Issue
After upgrading CloudBees CI Modern, the operations center and / or managed controller are restarting unexpectedly. The node / pod description show:
The node was low on resource: ephemeral-storage. Threshold quantity: ..., available: .... Container jenkins was using ..., request is 0, has larger consumption of ephemeral-storage.
Explanation
Starting version 2.401.3.3, the CI Modern container images automatically set the following system properties on startup:
jenkins.plugins.git.AbstractGitSCMSource.cacheRootDir=/tmp/jenkins/caches/git org.jenkinsci.plugins.github_branch_source.GitHubSCMSource.cacheRootDir=/tmp/jenkins/caches/github-branch-source
This is a requirement for High Availability (active/active) controllers to avoid corruption issues that was brought to the container image. Consequently applied to any kind of managed controller.
It moves the Git plugin cache and GitHub Branch Source okhttp cache from the JENKINS_HOME
to the /tmp
directory. Although this has a little impact in most environments, it can cause stability issues due to ephemeral storage usage. Especially in environments that require lightweight checkout of large git repositories and using Git SCM.

* Page-level text extractions

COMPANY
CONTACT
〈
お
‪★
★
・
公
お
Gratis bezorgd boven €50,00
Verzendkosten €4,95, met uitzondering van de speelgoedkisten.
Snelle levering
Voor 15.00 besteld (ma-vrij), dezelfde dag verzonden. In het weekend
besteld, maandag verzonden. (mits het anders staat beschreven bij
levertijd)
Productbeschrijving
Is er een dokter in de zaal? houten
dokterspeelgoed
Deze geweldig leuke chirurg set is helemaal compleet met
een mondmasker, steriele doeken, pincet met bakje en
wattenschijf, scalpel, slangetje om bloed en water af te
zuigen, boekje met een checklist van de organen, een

* Exercise set
1. Answer these questions using the article on CloudBees CI restarts.
(a) Which resource does the node description report as low?
(b) Starting with which version do the CI Modern container images set the cache system properties on startup?
(c) From which location are the Git plugin cache and the GitHub Branch Source okhttp cache moved?
2. Continue the article on CloudBees CI restarts, picking up after its final sentence.

* Task-by-task outputs
1.
(a) Ephemeral storage (ephemeral-storage).
(b) Version 2.401.3.3.
(c) From the JENKINS_HOME directory, to /tmp.

2.
Resolution
The solution is to add the following System Properties to the operations center / managed controller configuration to restore the default behavior of those features:
jenkins.plugins.git.AbstractGitSCMSource.cacheRootDir=/var/jenkins_home/caches org.jenkinsci.plugins.github_branch_source.GitHubSCMSource.cacheRootDir=/var/jenkins_home/org.jenkinsci.plugins.github_branch_source.GitHubSCMProbe.cache
if these cache directories are put back into /var/jenkins_home using these system properties, ensure your backups omit these directories.
|
See How to add Java arguments to Jenkins on CloudBees CI Modern ? for details.
If despite this change, operations center / managed controller pods are still being evicted due to low available ephemeral-storage on the node, then the problem is not related to the change discussed here. The /tmp needs to be evaluated (through monitoring and investigation of files in the /tmp directory) and ephemeral-storage resource requests / limits may be applied as a solution. See Adding ephemeral storage requests and limits to a managed controller ?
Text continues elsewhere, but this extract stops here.